| Texto fornecido |
####

Correio da Cidadania

A Economia Política Brasileira do Lulismo sem Lula

0
0
0
s2sdefault

 

1 - E agora, companheiro?

 

No dia 31 de outubro de 2010, o Brasil elegeu sua primeira presidenta, Dilma Rousseff, na votação mais apertada desde 1989, 56% contra 43,95% do candidato tucano José Serra. Esta eleição realizou-se em meio a um contexto de grandes ilusões em relação ao poder constituído. Uma forte esperança de abonança futura, isto é, um momento de refluxo para esquerda anticapitalista. Um consenso e uma blindagem que rechaçam qualquer alternativa que proponha a guerra de classes e o conflito social.

 

Assim, a esquerda atua contra a maré em tempos de bonança econômica em plena crise do capital mundial. Por outro lado, falamos para um futuro que se apresenta no "hoje" em dados ainda embrionários, com mais quedas bruscas do capitalismo que constrói ilusões ao mesmo tempo em que as destrói. Isto é, viveremos mais conjunturas de desestabilização do capitalismo, em um governo que parece ser mais frágil, um lulismo sem a face direta de Lula. Sem ter ilusões na crise "hoje", pois o governo e o capitalismo demonstraram que têm mecanismos para frear uma crise que pareceu fechar o tempo. Este artigo apresenta algumas aproximações conjunturais nacionais e internacionais, para que possamos traçar alguns elementos a fim de pensar o médio prazo. A pergunta da esquerda anticapitalista e socialista para o próximo período deve ser: qual é a nossa estratégia de Alternativa de Poder?

####

| Dados em estudo |
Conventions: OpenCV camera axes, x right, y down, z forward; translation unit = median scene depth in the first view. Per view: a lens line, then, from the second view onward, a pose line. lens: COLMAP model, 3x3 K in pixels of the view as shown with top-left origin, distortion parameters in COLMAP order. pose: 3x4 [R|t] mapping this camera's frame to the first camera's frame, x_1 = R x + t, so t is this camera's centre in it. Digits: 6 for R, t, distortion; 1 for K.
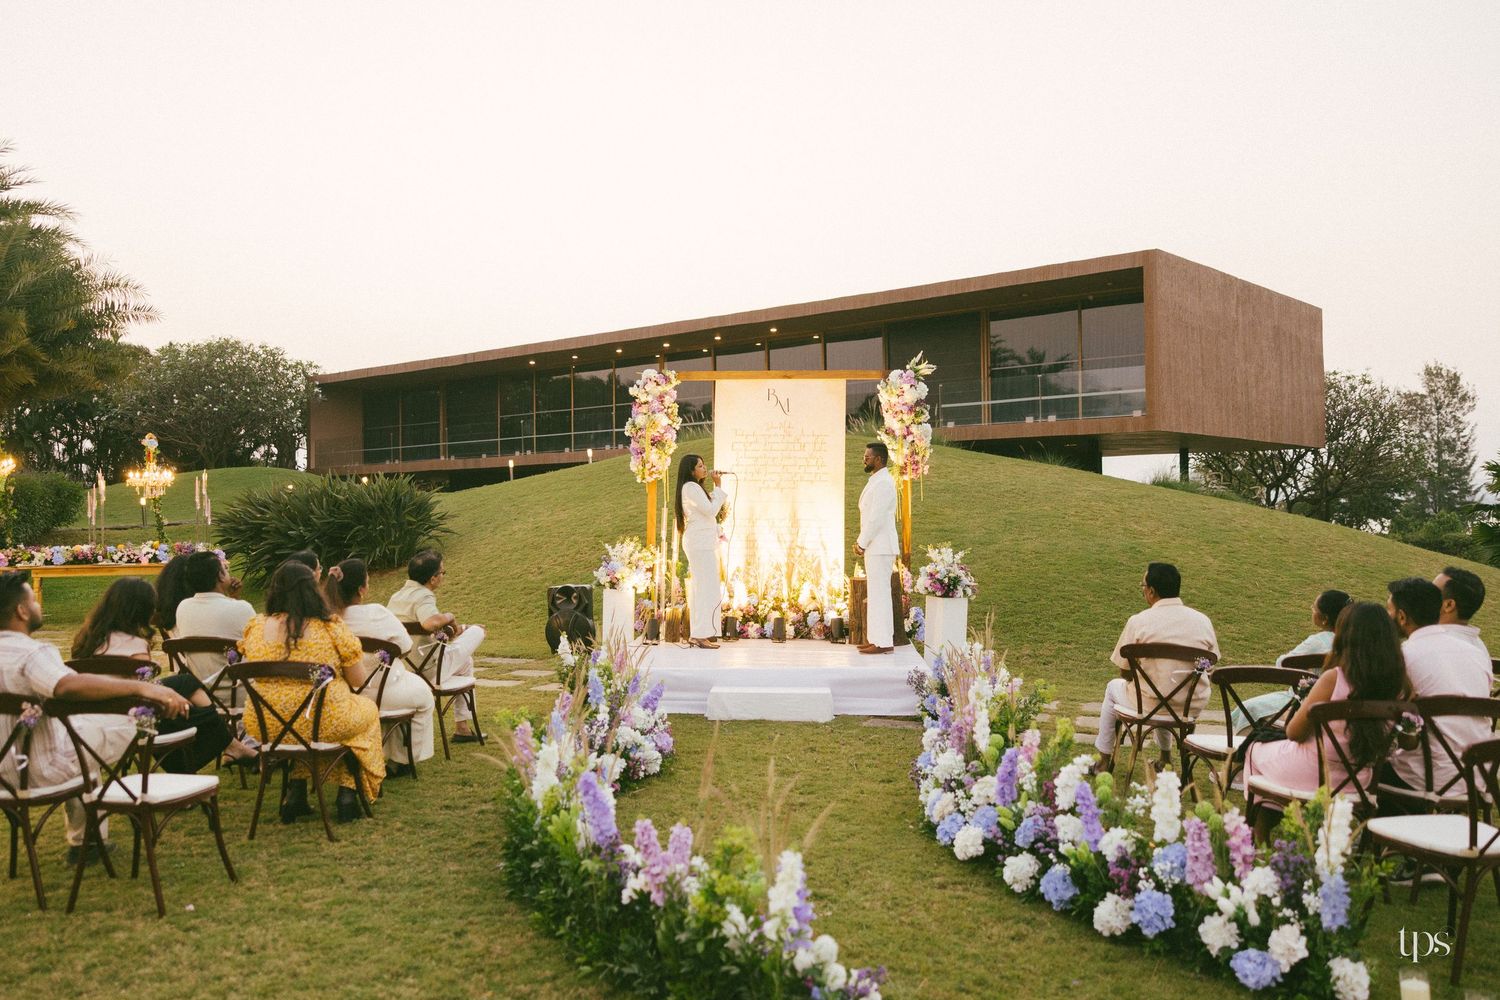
lens RADIAL K [[1240.7, 0, 750.0], [0, 1240.7, 500.0], [0, 0, 1]] dist [0.000215, 0.000896]
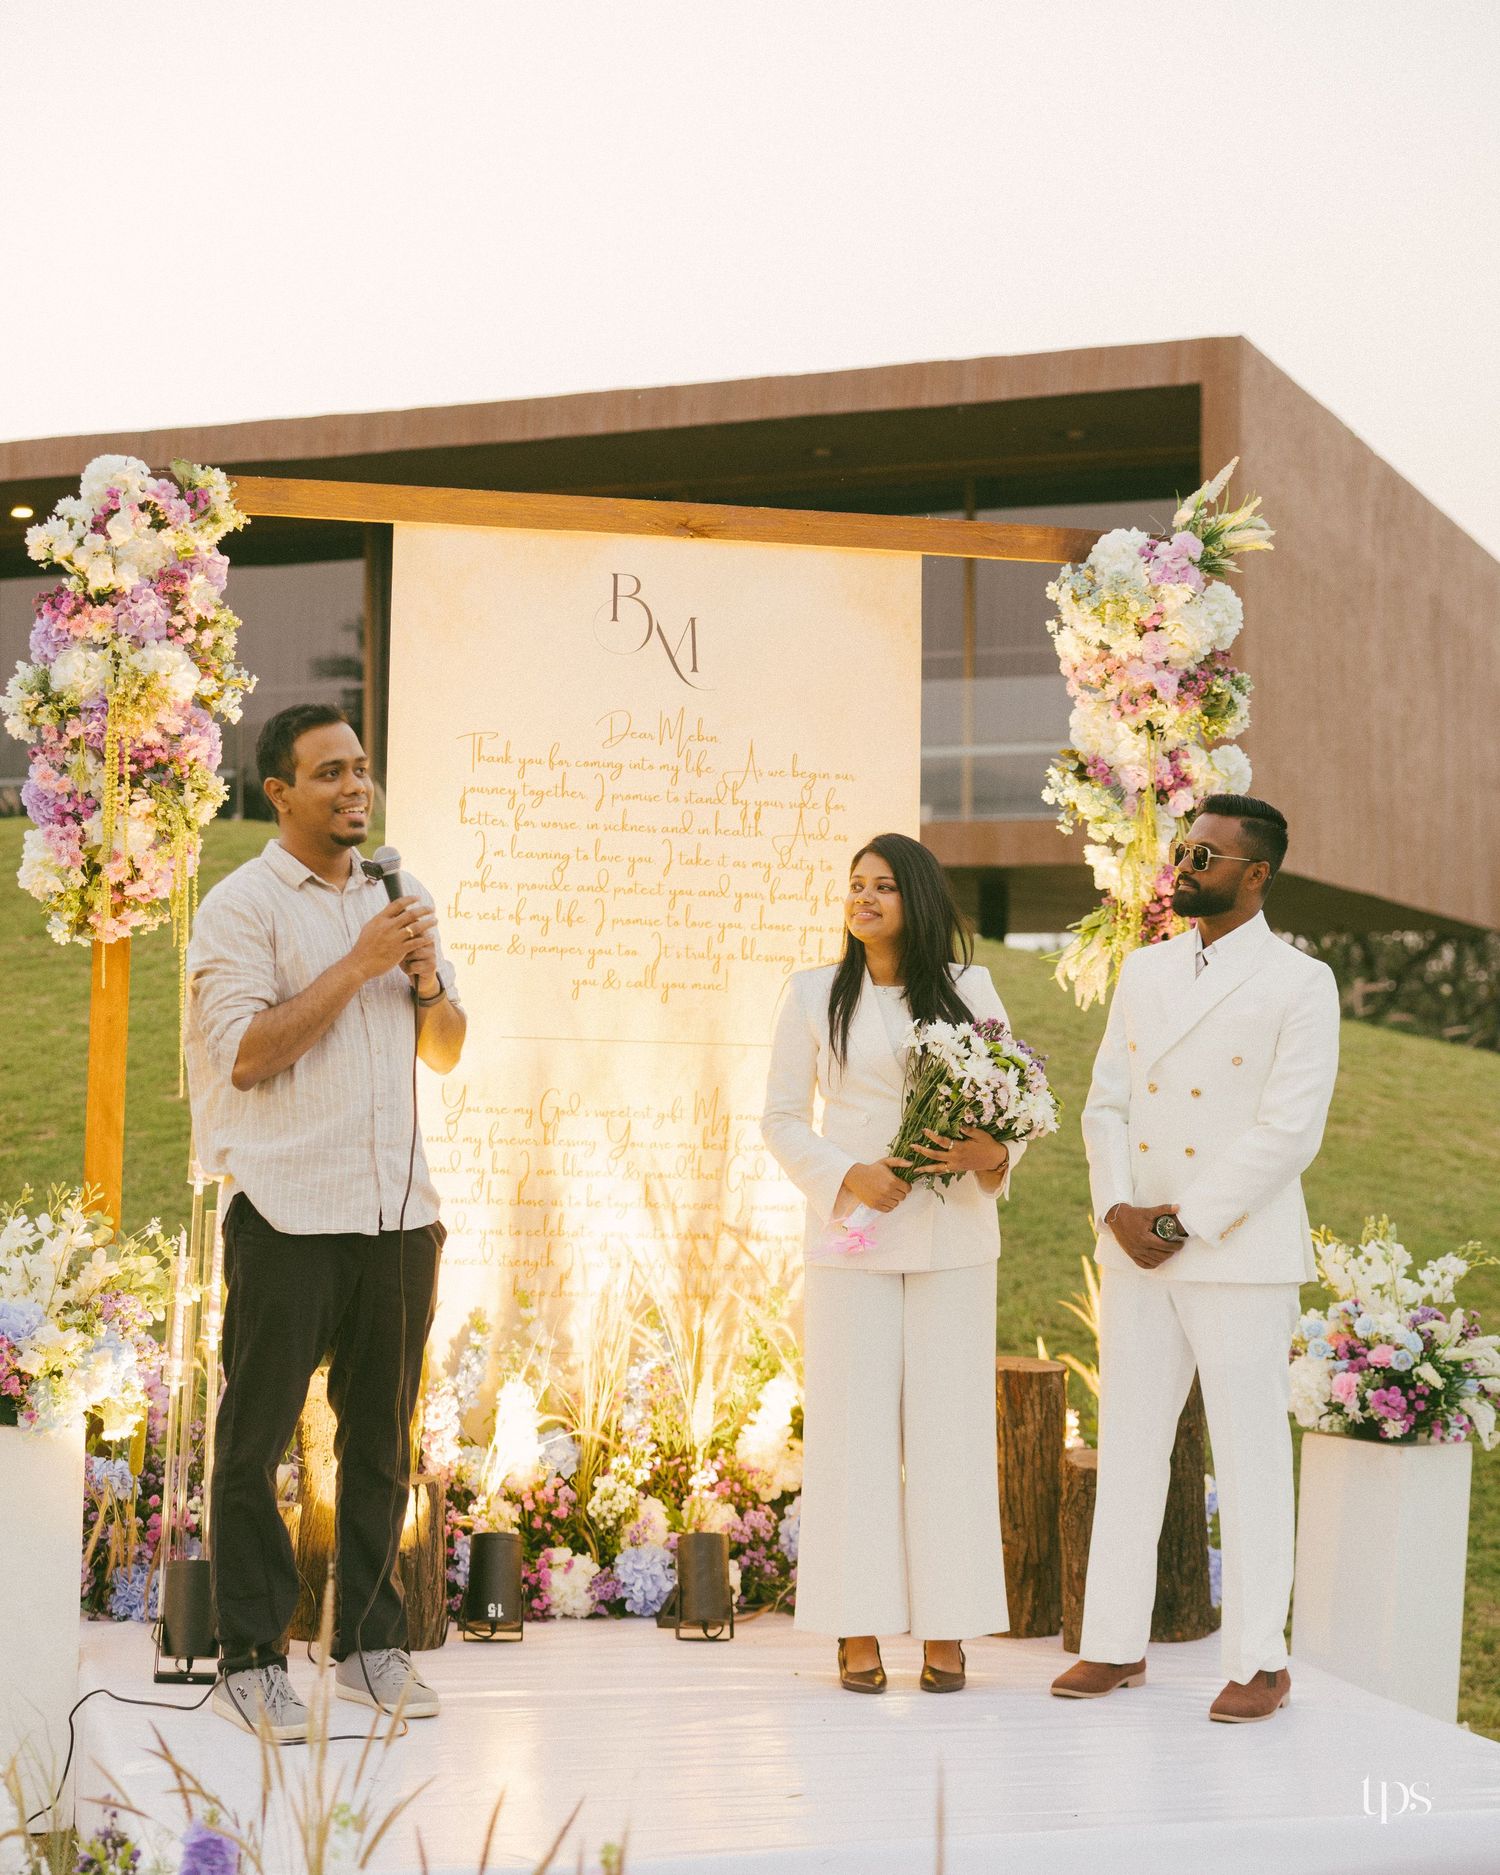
lens RADIAL K [[3226.8, 0, 751.6], [0, 3226.8, 1024.6], [0, 0, 1]] dist [0.001570, -0.127785]
pose [[0.950571, 0.023167, 0.309641, -0.155304], [-0.020428, 0.999718, -0.012086, 0.005385], [-0.309834, 0.005163, 0.950777, 0.402512]]
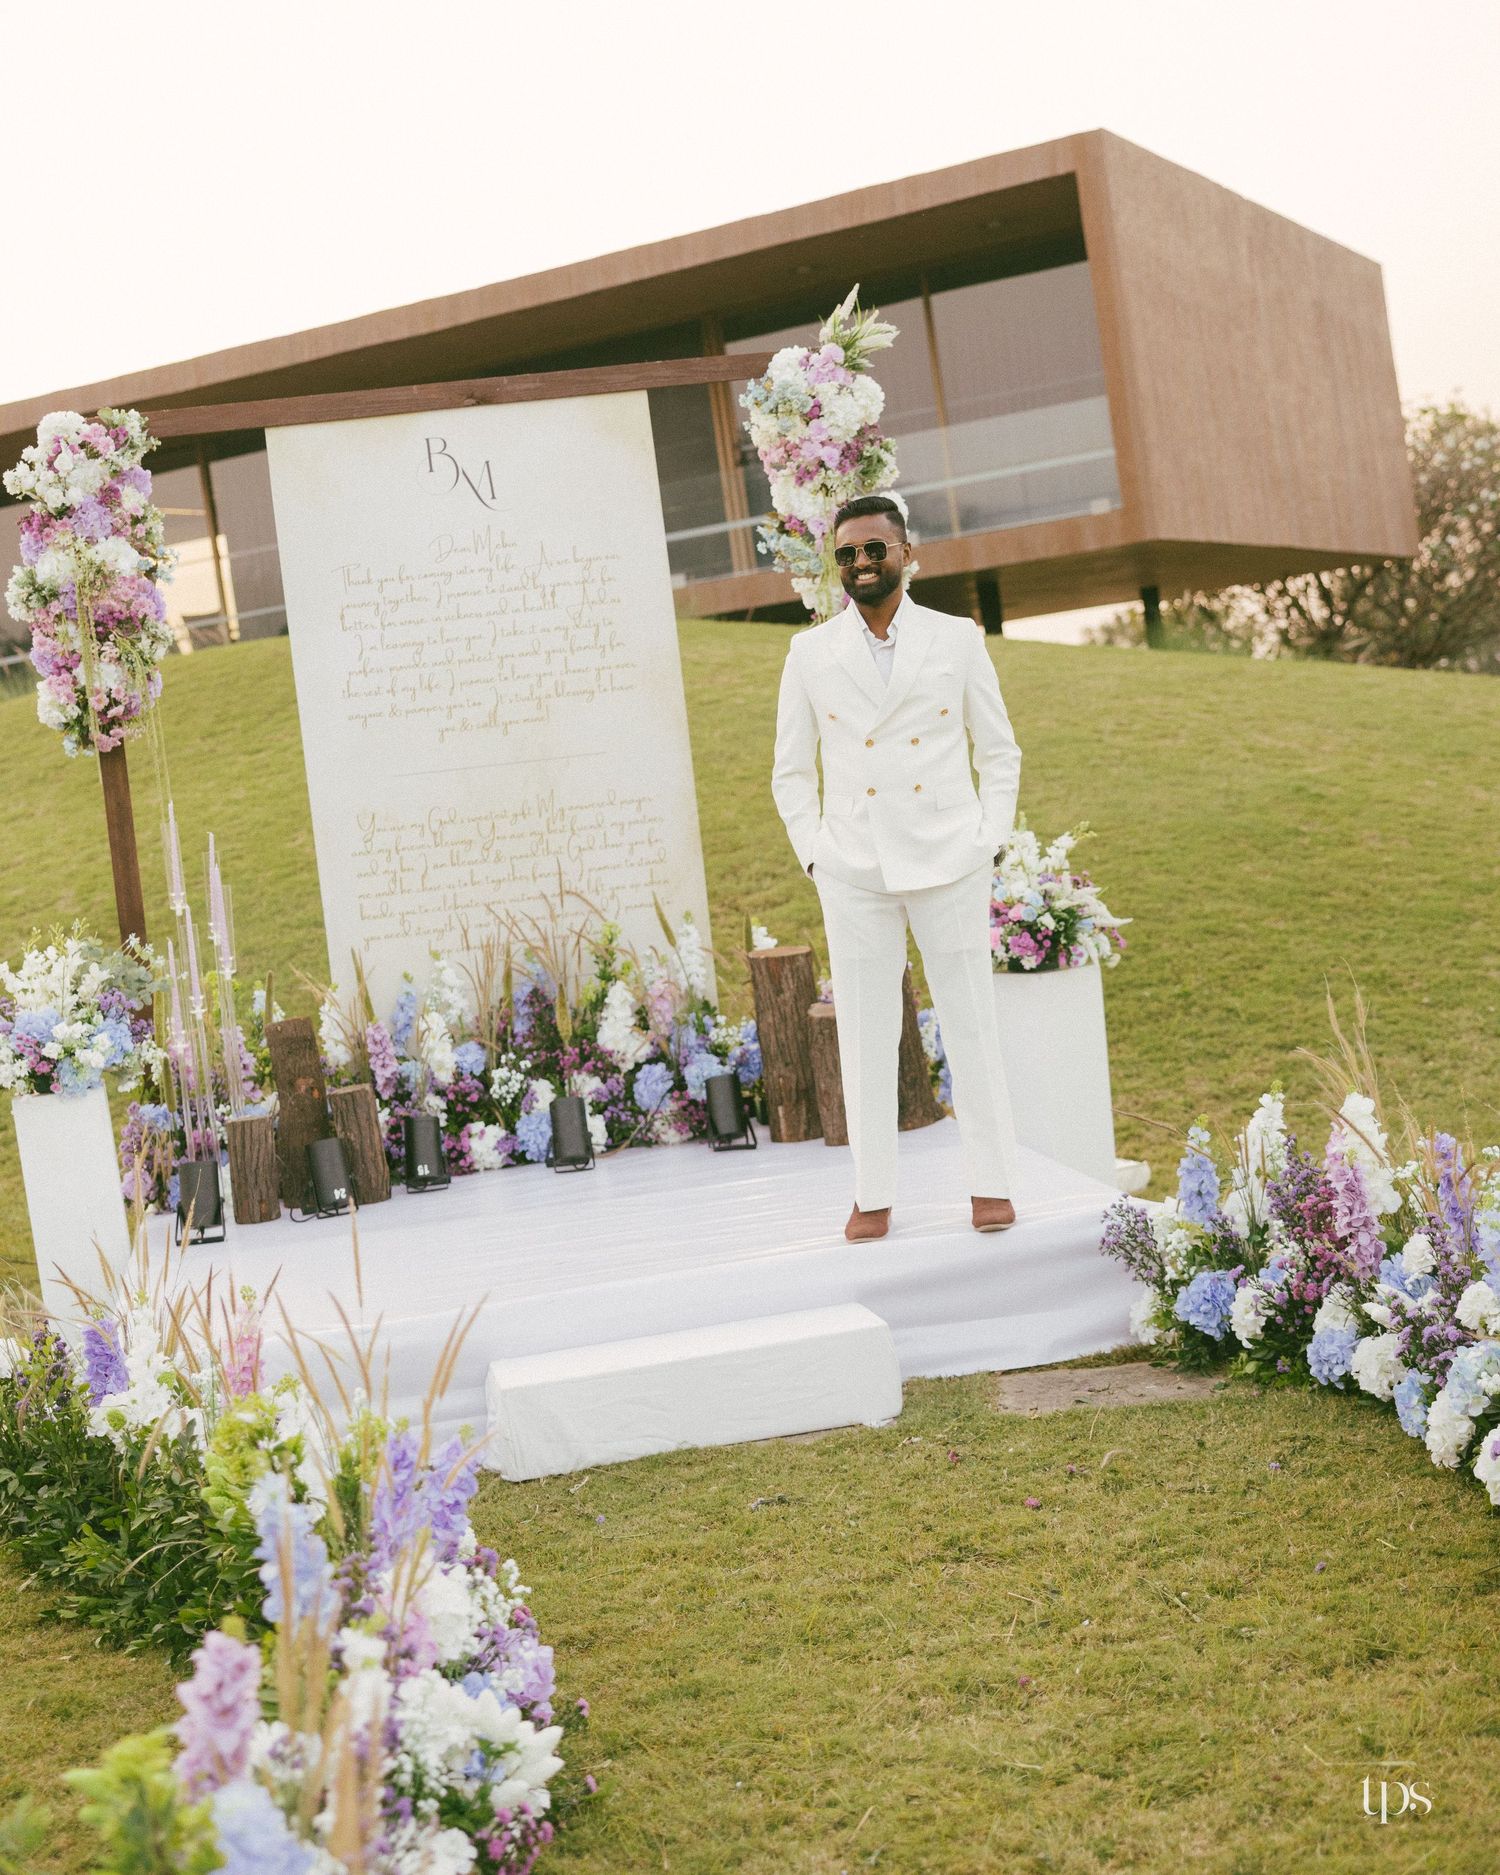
lens RADIAL K [[2554.4, 0, 748.7], [0, 2554.4, 879.3], [0, 0, 1]] dist [0.011094, -0.015100]
pose [[0.963867, -0.130754, 0.232084, -0.079926], [0.123263, 0.991281, 0.046553, 0.008727], [-0.236148, -0.016263, 0.971581, 0.302292]]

####

| Tarefa A |
Resuma o texto fornecido em duas frases.
| Tarefa B |
Por favor, diga se cada afirmação concorda com o texto fornecido, respondendo sim ou não e citando as palavras decisivas do texto: (i) Dilma Rousseff obteve 56% dos votos; (ii) a eleição de 2010 foi a votação mais folgada desde 1989; (iii) o texto afirma que o governo e o capitalismo não têm mecanismos para frear uma crise.
| Tarefa C |
Segundo o texto fornecido, quem foi o candidato derrotado por Dilma Rousseff em 2010?

| Resultado da tarefa A |
Em 31 de outubro de 2010, o Brasil elegeu Dilma Rousseff sua primeira presidenta, na votação mais apertada desde 1989, em meio a um contexto de grandes ilusões em relação ao poder constituído e de refluxo para a esquerda anticapitalista. O texto prevê mais conjunturas de desestabilização do capitalismo em um governo que parece mais frágil, um lulismo sem a face direta de Lula, e afirma que a esquerda anticapitalista e socialista deve perguntar qual é a sua estratégia de Alternativa de Poder.

| Resultado da tarefa B |
(i) Sim: "56% contra 43,95% do candidato tucano José Serra".
(ii) Não: "na votação mais apertada desde 1989".
(iii) Não: "o governo e o capitalismo demonstraram que têm mecanismos para frear uma crise que pareceu fechar o tempo".

| Resultado da tarefa C |
O candidato tucano José Serra, com 43,95% dos votos.